Consignes.
1. D'après l'article sur l'arrestation de Carlos Ghosn, pourquoi celui-ci avait-il quitté le poste de PDG de Nissan en avril 2017 ? Répondez en une à trois phrases.
2. Relevez et recopiez chaque ligne des entrées qui contient la chaîne « kern », en tenant compte de la casse.

Extrait du texte.
###

Coup de tonnerre dans le monde de l’Automobile ce lundi 19 novembre au matin. Nissan réunira ce jeudi 22 novembre prochain son conseil d'administration pour voter le départ de Carlos Ghosn. Le constructeur japonais affirme que l'emblématique patron a dissimulé une partie de ses revenus au fisc japonais. Le directeur général de Nissan, Hiroto Saikawa, a dénoncé « des pratiques financières inacceptables et graves » et a confirmé l'arrestation de Carlos Ghosn à Tokyo, annoncée par la chaîne de télévision publique japonaise NHK. Selon l'agence de presse japonaise Jiji, le président de Nissan aurait sous-évalué de cinq milliards de yens (38,9 millions d'euros) sa rémunération, qui s'élevait à près de 10 milliards. D'après l'agence de presse Kyodo, cette pratique a commencé en 2011 et a duré plus de cinq ans. Carlos Ghosn est actuellement entendu sur ce sujet par la justice japonaise.
Trop de pouvoir dans les mains d’une seule personne
Lundi matin, le quotidien Asahi Shimbun avait révélé cette audition. En France, L'Élysée a confirmé qu'une « procédure est en cours » au Japon, et le président Emmanuel Macron a déclaré qu'il était « trop tôt pour se prononcer sur la réalité des faits » et que « l'État sera extrêmement vigilant quant à la stabilité de l'alliance et au groupe Renault ».
Dans un communiqué, Nissan indique que « sur la base du rapport d'un lanceur d'alerte, Nissan a mené une investigation interne, depuis plusieurs mois, relative à des mauvaises pratiques impliquant Carlos Ghosn ». Le directeur général de Nissan a également ajouté qu'il « s'efforcera de faire en sorte que l'alliance avec Renault ne soit pas affectée », soulignant que « trop de pouvoir était concentré entre les mains d'une seule personne ».
Renault-Nissan devenu le N°1 mondial
En dix ans, celui qui est surnommé le "cost-killer" ("tueur de coûts") par ses concurrents a réformé en profondeur plusieurs marques automobiles et, misant sur la voiture électrique à bas prix, a propulsé l'alliance Renault-Nissan au quatrième rang mondial en 2014. Après l'affaire du "Dieselgate" qui a frappé Volkswagen, les difficultés financières de General Motors et les problèmes techniques rencontrés par Toyota - forcé de rappeler, en 2016, près de 3,4 millions de véhicules -, Renault-Nissan est devenu le numéro 1 mondial début 2018, avec 10,6 millions de véhicules vendues l'an dernier.
Patron omniprésent, Carlos Ghosn dirigeait, en 2016, pas moins de quatre groupes automobiles (Renault, Nissan, Mitsubishi Motors et AvtoVAZ, le constructeur russe notamment propriétaire de Lada). Le patron était le point commun de cet ensemble complexe, dans lequel chaque groupe détient une partie des actions d'un autre. Du fait de son âge, il avait déjà pris du champ en quittant le poste de PDG de Nissan en avril 2017 - tout en restant à la tête du conseil d'administration - et en cédant sa place à la tête d'AvtoVAZ.

###

Extraits de données.
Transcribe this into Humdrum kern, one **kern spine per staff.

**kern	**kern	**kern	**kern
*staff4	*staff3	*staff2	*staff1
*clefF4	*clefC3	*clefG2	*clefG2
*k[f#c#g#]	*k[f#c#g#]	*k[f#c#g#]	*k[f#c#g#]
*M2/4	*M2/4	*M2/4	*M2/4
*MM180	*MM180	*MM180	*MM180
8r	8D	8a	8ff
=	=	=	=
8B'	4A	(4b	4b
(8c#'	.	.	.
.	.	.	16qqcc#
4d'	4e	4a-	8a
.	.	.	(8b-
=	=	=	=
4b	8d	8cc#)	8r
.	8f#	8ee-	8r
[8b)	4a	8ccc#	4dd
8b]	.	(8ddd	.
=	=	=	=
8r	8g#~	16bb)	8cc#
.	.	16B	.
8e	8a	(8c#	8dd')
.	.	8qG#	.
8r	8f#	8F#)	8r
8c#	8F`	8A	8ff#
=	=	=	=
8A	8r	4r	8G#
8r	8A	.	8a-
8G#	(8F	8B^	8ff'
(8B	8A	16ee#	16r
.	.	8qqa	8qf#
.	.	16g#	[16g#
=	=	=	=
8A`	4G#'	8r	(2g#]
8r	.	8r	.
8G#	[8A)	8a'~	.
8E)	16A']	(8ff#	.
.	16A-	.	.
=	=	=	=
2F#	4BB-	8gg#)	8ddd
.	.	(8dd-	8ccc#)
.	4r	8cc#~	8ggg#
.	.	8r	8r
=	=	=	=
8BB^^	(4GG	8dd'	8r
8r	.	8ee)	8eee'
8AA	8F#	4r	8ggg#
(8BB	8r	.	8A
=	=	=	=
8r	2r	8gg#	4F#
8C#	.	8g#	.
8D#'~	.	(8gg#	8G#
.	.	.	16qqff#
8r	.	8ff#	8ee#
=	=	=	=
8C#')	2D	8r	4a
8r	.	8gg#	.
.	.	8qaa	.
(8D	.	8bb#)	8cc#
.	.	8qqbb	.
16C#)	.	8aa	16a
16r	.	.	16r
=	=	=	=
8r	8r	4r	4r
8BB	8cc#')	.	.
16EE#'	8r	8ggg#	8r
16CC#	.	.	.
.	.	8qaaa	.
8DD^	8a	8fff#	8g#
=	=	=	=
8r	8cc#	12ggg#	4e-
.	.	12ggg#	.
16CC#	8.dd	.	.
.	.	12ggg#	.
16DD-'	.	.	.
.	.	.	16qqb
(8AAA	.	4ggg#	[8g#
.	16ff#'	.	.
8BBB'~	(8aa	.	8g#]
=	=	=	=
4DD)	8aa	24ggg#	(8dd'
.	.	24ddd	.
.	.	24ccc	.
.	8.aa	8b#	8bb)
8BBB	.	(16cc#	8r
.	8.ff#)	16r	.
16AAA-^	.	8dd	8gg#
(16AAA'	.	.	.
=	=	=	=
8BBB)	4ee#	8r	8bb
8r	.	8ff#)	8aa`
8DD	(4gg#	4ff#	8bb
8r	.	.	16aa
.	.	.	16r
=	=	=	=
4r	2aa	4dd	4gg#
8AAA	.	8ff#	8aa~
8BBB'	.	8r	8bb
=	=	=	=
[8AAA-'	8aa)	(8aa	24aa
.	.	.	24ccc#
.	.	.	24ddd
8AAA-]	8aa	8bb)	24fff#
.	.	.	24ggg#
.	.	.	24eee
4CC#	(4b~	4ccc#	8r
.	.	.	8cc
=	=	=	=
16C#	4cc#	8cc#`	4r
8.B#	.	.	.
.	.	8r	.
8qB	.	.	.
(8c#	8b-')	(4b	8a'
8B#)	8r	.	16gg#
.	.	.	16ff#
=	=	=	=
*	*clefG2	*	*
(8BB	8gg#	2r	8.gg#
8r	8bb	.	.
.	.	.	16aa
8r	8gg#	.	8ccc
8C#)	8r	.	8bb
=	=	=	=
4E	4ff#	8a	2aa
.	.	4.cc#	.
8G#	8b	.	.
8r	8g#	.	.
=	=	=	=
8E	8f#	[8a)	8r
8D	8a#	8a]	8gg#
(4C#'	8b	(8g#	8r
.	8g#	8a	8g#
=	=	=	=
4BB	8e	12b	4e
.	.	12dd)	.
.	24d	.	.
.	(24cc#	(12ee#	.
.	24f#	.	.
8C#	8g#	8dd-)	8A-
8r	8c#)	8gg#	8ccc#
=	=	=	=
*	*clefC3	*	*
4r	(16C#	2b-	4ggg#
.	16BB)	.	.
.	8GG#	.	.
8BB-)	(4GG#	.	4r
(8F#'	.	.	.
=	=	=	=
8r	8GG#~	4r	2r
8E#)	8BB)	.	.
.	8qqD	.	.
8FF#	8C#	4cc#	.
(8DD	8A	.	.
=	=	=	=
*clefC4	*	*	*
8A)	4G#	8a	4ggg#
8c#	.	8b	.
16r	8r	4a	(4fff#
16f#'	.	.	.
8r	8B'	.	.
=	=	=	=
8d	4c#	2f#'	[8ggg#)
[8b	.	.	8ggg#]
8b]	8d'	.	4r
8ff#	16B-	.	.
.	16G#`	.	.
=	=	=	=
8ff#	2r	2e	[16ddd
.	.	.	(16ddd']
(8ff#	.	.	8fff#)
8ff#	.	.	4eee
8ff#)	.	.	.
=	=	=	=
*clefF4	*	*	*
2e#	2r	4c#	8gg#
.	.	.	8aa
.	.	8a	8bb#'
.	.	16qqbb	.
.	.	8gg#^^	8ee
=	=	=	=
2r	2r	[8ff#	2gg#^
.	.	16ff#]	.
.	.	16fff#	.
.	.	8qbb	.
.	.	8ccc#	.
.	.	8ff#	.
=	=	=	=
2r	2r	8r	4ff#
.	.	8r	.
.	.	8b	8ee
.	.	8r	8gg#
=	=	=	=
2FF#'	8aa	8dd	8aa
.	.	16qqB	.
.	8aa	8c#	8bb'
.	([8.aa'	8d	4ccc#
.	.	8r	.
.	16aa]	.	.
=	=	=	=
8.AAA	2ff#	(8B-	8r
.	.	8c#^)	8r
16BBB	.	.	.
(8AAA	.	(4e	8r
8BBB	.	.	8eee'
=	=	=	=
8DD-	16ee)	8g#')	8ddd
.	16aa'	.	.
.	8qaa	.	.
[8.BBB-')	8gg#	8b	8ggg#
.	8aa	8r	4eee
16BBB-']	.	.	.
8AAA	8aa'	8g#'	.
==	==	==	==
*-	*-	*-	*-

###

Réponses par consigne.
1. Il avait quitté ce poste en raison de son âge. Il restait toutefois à la tête du conseil d'administration de Nissan.

2.
Transcribe this into Humdrum kern, one **kern spine per staff.
**kern	**kern	**kern	**kern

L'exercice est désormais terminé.